Items from a dataset
=== Section Start ===

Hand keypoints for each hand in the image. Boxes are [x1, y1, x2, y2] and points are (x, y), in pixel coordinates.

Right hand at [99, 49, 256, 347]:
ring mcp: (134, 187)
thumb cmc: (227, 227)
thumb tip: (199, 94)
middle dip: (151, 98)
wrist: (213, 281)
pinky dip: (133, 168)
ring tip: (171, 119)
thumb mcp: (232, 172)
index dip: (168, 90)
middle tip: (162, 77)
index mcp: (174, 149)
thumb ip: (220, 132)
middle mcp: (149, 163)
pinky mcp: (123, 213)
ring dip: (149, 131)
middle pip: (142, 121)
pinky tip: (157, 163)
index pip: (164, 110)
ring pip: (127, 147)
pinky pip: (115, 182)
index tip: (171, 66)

=== Section End ===
=== Section Start ===

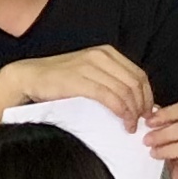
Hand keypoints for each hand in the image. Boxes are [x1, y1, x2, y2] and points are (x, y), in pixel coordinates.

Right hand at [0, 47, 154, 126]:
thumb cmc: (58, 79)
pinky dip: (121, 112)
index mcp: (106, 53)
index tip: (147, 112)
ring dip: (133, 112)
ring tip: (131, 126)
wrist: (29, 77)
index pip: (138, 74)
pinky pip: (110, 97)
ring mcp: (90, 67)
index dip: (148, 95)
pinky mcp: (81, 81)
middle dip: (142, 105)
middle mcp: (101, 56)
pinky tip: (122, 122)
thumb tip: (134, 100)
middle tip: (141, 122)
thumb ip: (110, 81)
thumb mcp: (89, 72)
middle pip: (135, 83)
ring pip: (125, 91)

=== Section End ===
=== Section Start ===

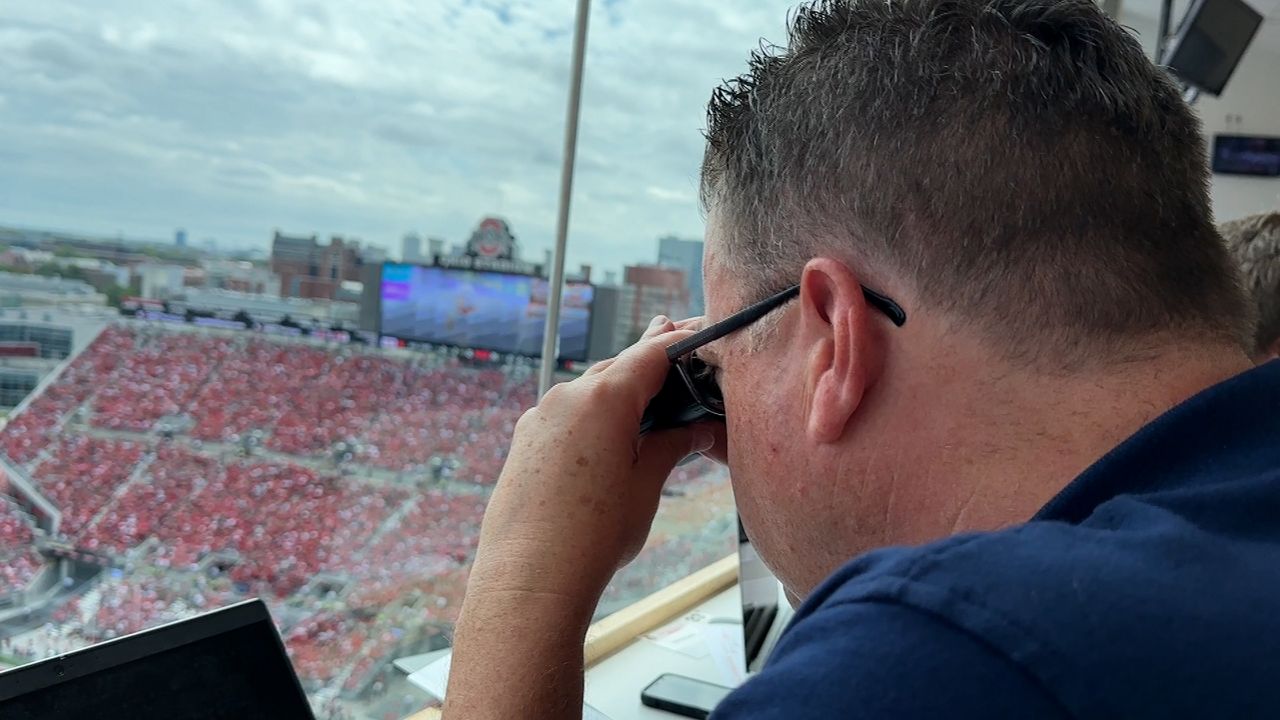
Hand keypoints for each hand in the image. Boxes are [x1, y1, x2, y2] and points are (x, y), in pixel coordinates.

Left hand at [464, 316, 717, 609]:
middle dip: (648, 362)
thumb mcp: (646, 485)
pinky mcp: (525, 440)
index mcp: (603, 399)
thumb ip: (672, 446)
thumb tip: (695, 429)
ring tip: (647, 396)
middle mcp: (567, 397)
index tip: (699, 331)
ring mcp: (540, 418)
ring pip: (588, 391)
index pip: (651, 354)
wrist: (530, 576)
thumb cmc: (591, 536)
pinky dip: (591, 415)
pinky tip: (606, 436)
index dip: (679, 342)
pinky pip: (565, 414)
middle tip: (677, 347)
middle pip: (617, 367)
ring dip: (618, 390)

=== Section End ===

▸ WHAT THE TASK ASKS:
Would you print exactly, and only, the lines of the data above from the line with "middle mcp: (101, 56)" through the line with "ring pip: (125, 91)", inclusive?

▸ SOLUTION FOR THIS TASK:
middle mcp: (101, 56)
pinky tip: (122, 122)
thumb tip: (134, 100)
middle tip: (141, 122)
thumb ip: (110, 81)
thumb mcp: (89, 72)
middle pip: (135, 83)
ring pip: (125, 91)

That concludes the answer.